[Supplied data Boundary: Start]
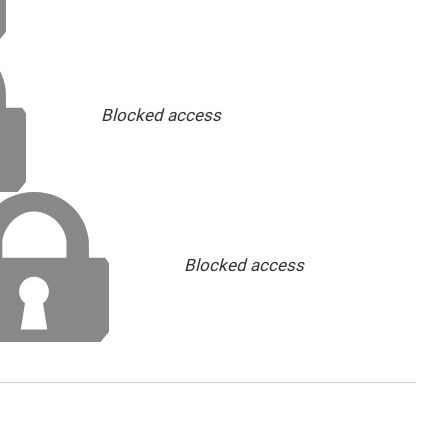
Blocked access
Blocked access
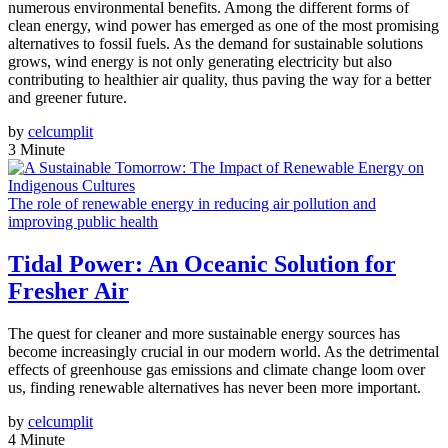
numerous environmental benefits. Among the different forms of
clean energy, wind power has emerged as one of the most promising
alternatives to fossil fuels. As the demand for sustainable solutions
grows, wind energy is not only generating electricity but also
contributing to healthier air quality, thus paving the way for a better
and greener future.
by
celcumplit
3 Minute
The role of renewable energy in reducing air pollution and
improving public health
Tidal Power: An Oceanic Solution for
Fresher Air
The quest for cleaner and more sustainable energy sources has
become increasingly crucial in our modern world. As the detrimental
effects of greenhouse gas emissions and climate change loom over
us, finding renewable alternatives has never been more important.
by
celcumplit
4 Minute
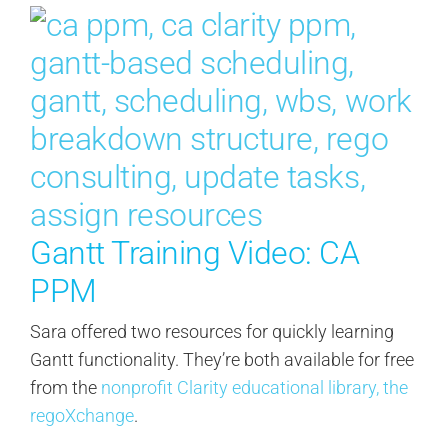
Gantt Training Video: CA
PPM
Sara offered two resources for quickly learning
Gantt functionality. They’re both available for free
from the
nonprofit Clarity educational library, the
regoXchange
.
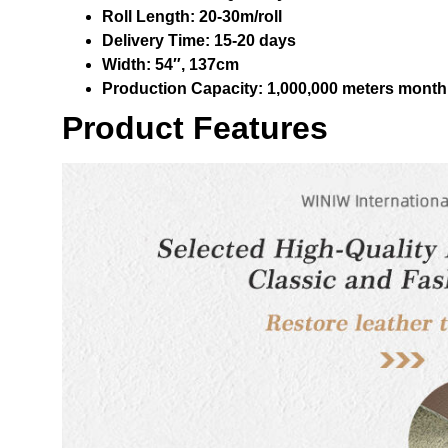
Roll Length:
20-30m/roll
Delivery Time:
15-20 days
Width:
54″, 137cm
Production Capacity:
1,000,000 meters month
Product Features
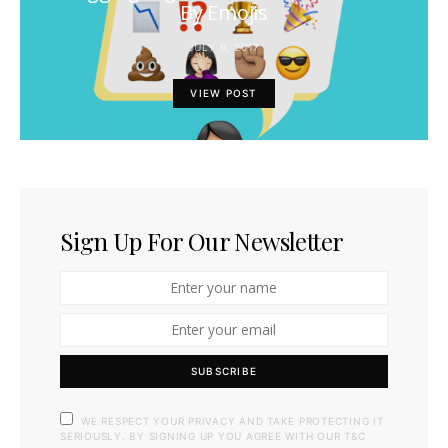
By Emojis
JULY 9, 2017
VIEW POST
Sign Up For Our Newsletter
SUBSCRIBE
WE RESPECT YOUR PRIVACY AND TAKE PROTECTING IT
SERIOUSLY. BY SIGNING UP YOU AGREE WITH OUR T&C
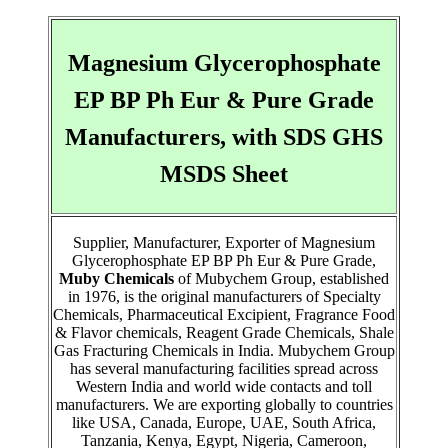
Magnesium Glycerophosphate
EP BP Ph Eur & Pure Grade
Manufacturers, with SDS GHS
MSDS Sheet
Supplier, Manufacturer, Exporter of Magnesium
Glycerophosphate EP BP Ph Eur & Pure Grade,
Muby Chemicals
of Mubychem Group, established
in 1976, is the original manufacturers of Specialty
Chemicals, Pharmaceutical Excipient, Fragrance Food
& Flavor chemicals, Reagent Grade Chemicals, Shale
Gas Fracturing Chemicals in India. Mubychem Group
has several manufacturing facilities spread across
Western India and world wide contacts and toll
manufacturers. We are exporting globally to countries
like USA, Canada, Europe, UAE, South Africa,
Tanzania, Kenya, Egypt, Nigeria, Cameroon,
[Supplied data Boundary: End]
- Task details: Please set down every line of text in the records above word for word, leaving the pictures out of your answer.

- Exercise output:
Blocked access
Blocked access
numerous environmental benefits. Among the different forms of
clean energy, wind power has emerged as one of the most promising
alternatives to fossil fuels. As the demand for sustainable solutions
grows, wind energy is not only generating electricity but also
contributing to healthier air quality, thus paving the way for a better
and greener future.
by
celcumplit
3 Minute
The role of renewable energy in reducing air pollution and
improving public health
Tidal Power: An Oceanic Solution for
Fresher Air
The quest for cleaner and more sustainable energy sources has
become increasingly crucial in our modern world. As the detrimental
effects of greenhouse gas emissions and climate change loom over
us, finding renewable alternatives has never been more important.
by
celcumplit
4 Minute
Gantt Training Video: CA
PPM
Sara offered two resources for quickly learning
Gantt functionality. They’re both available for free
from the
nonprofit Clarity educational library, the
regoXchange
.
Roll Length:
20-30m/roll
Delivery Time:
15-20 days
Width:
54″, 137cm
Production Capacity:
1,000,000 meters month
Product Features
By Emojis
JULY 9, 2017
VIEW POST
Sign Up For Our Newsletter
SUBSCRIBE
WE RESPECT YOUR PRIVACY AND TAKE PROTECTING IT
SERIOUSLY. BY SIGNING UP YOU AGREE WITH OUR T&C
Magnesium Glycerophosphate
EP BP Ph Eur & Pure Grade
Manufacturers, with SDS GHS
MSDS Sheet
Supplier, Manufacturer, Exporter of Magnesium
Glycerophosphate EP BP Ph Eur & Pure Grade,
Muby Chemicals
of Mubychem Group, established
in 1976, is the original manufacturers of Specialty
Chemicals, Pharmaceutical Excipient, Fragrance Food
& Flavor chemicals, Reagent Grade Chemicals, Shale
Gas Fracturing Chemicals in India. Mubychem Group
has several manufacturing facilities spread across
Western India and world wide contacts and toll
manufacturers. We are exporting globally to countries
like USA, Canada, Europe, UAE, South Africa,
Tanzania, Kenya, Egypt, Nigeria, Cameroon,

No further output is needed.